• [What to produce] Would you please return every line from the listing that contains the word "Cologne"?
── The data ──
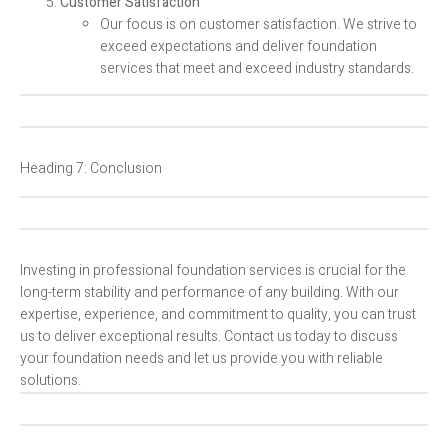
Customer Satisfaction
Our focus is on customer satisfaction. We strive to
exceed expectations and deliver foundation
services that meet and exceed industry standards.
Heading 7: Conclusion
Investing in professional foundation services is crucial for the
long-term stability and performance of any building. With our
expertise, experience, and commitment to quality, you can trust
us to deliver exceptional results. Contact us today to discuss
your foundation needs and let us provide you with reliable
solutions.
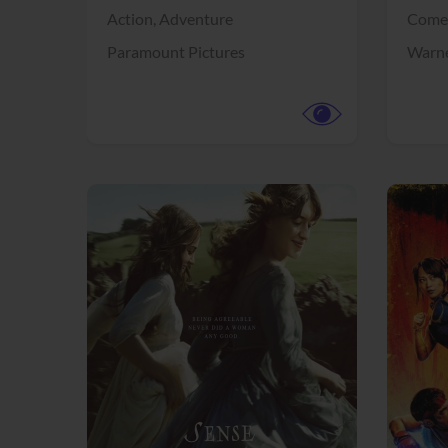
Action,
Adventure
Come
Paramount Pictures
Warne
View Trailer
View Trailer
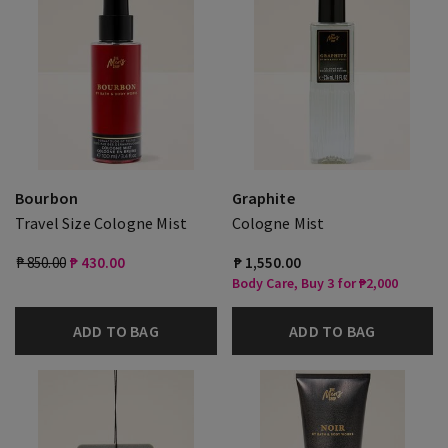
Bourbon
Graphite
Travel Size Cologne Mist
Cologne Mist
₱ 850.00
₱ 430.00
₱ 1,550.00
Body Care, Buy 3 for ₱2,000
ADD TO BAG
ADD TO BAG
───
• [Written solution]
Travel Size Cologne Mist
Cologne Mist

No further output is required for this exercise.